Le Premier ministre n'envisage pas l'état de siège à Port-Gentil

Vidéo par Paul BIYOGHE MBA

Texte par FRANCE 24 avec dépêches

Dernière modification : 07/09/2009

Contredisant son ministre de l'Intérieur et de la Défense, le Premier ministre Paul Biyoghe Mba affirme à FRANCE 24 que l'état de siège est "très loin" d'être instauré à Port-Gentil, où les violences post-électorales ont fait trois morts.

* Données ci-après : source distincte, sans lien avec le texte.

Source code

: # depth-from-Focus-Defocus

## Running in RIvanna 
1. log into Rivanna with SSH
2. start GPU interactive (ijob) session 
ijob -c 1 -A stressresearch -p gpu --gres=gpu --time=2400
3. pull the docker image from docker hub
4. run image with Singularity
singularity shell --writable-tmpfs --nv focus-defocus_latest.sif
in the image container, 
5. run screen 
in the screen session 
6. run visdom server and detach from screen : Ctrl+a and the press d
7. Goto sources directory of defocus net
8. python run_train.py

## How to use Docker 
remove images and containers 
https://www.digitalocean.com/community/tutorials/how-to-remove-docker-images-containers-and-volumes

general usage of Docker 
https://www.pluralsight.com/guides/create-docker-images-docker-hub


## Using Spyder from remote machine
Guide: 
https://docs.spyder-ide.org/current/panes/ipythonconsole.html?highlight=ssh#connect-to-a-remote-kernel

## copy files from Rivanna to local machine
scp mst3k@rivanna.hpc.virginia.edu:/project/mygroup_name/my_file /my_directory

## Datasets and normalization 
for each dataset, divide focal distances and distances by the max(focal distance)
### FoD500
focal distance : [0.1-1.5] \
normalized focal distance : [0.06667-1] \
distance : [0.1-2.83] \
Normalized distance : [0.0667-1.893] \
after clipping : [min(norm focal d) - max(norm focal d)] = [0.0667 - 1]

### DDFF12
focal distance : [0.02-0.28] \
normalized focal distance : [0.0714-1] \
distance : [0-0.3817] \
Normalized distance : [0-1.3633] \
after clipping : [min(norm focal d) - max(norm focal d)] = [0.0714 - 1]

Trois personnes sont mortes dans les violences post-électorales qui secouent Port-Gentil, la capitale pétrolière du Gabon, depuis le 3 septembre, a affirmé dimanche le ministre gabonais de l'Intérieur et de la Défense, démentant toute responsabilité des militaires.
 
Il a par ailleurs menacé de solliciter du Parlement l'autorisation d'instaurer un état de siège dans cette cité portuaire si les violences s'y poursuivaient, en invitant à ne pas en faire "un champ de bataille".
 
Cependant le Premier ministre du Gabon, Paul Biyoghe Mba, interrogé par FRANCE 24 dimanche, en début de soirée, a démenti tout état de siège pour Port-Gentil.
 
"C'est inexact, nous sommes au contraire en train de réfléchir pour savoir s'il faut maintenir le couvre-feu plus longtemps", a déclaré Paul Biyoghe Mba par téléphone depuis Libreville. "On est très, très loin de l'état de siège", a-t-il précisé.
 

Sur ces trois décès, "on n'a pas un mort en raison de la présence des militaires. Je suis prêt à accepter une enquête internationale", a déclaré le ministre Jean-François Ndongou devant des notables locaux au cours d'une visite à Port-Gentil (ouest).

L'AFP avait pu établir un bilan d'au moins deux morts sur la base des témoignages de familles des victimes.

Le ministre n'a pas évoqué d'éventuels blessés et ne s'est pas exprimé sur des arrestations liées à ces violences.

Port-Gentil a été placé sous couvre-feu le 3 septembre, de 20H00 à 06H00 locales (19H00-05H00 GMT) "jusqu'à nouvel ordre".